• [Exercise data]
/---

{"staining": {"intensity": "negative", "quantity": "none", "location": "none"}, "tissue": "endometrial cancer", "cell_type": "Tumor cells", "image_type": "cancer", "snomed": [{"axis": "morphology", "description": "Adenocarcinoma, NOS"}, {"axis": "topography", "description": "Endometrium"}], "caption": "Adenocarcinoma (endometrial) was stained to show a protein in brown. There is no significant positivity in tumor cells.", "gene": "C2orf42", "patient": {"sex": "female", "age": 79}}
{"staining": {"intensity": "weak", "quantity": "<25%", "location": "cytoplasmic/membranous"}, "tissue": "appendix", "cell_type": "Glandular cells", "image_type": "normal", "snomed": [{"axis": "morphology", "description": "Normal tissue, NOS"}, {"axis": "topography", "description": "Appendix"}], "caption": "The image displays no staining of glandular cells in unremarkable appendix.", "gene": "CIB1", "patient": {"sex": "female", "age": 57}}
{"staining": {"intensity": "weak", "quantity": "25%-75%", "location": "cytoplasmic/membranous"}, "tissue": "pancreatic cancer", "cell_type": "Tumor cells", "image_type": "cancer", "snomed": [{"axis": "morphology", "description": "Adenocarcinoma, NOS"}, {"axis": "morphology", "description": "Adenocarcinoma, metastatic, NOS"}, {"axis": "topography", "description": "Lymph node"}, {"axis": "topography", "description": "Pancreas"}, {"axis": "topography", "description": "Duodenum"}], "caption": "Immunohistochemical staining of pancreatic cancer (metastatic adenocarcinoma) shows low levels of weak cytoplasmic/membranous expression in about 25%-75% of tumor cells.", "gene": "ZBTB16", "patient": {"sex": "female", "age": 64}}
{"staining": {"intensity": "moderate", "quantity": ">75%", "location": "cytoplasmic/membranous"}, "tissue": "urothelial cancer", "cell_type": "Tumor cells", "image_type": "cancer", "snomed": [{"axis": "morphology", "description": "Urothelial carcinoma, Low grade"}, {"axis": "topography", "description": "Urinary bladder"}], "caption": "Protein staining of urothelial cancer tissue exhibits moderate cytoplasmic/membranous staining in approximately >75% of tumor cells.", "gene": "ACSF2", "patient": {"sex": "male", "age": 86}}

\---

• [Assignment] Reproduce the data. Match each line exactly.

• [Answer to the exercise]
{"staining": {"intensity": "negative", "quantity": "none", "location": "none"}, "tissue": "endometrial cancer", "cell_type": "Tumor cells", "image_type": "cancer", "snomed": [{"axis": "morphology", "description": "Adenocarcinoma, NOS"}, {"axis": "topography", "description": "Endometrium"}], "caption": "Adenocarcinoma (endometrial) was stained to show a protein in brown. There is no significant positivity in tumor cells.", "gene": "C2orf42", "patient": {"sex": "female", "age": 79}}
{"staining": {"intensity": "weak", "quantity": "<25%", "location": "cytoplasmic/membranous"}, "tissue": "appendix", "cell_type": "Glandular cells", "image_type": "normal", "snomed": [{"axis": "morphology", "description": "Normal tissue, NOS"}, {"axis": "topography", "description": "Appendix"}], "caption": "The image displays no staining of glandular cells in unremarkable appendix.", "gene": "CIB1", "patient": {"sex": "female", "age": 57}}
{"staining": {"intensity": "weak", "quantity": "25%-75%", "location": "cytoplasmic/membranous"}, "tissue": "pancreatic cancer", "cell_type": "Tumor cells", "image_type": "cancer", "snomed": [{"axis": "morphology", "description": "Adenocarcinoma, NOS"}, {"axis": "morphology", "description": "Adenocarcinoma, metastatic, NOS"}, {"axis": "topography", "description": "Lymph node"}, {"axis": "topography", "description": "Pancreas"}, {"axis": "topography", "description": "Duodenum"}], "caption": "Immunohistochemical staining of pancreatic cancer (metastatic adenocarcinoma) shows low levels of weak cytoplasmic/membranous expression in about 25%-75% of tumor cells.", "gene": "ZBTB16", "patient": {"sex": "female", "age": 64}}
{"staining": {"intensity": "moderate", "quantity": ">75%", "location": "cytoplasmic/membranous"}, "tissue": "urothelial cancer", "cell_type": "Tumor cells", "image_type": "cancer", "snomed": [{"axis": "morphology", "description": "Urothelial carcinoma, Low grade"}, {"axis": "topography", "description": "Urinary bladder"}], "caption": "Protein staining of urothelial cancer tissue exhibits moderate cytoplasmic/membranous staining in approximately >75% of tumor cells.", "gene": "ACSF2", "patient": {"sex": "male", "age": 86}}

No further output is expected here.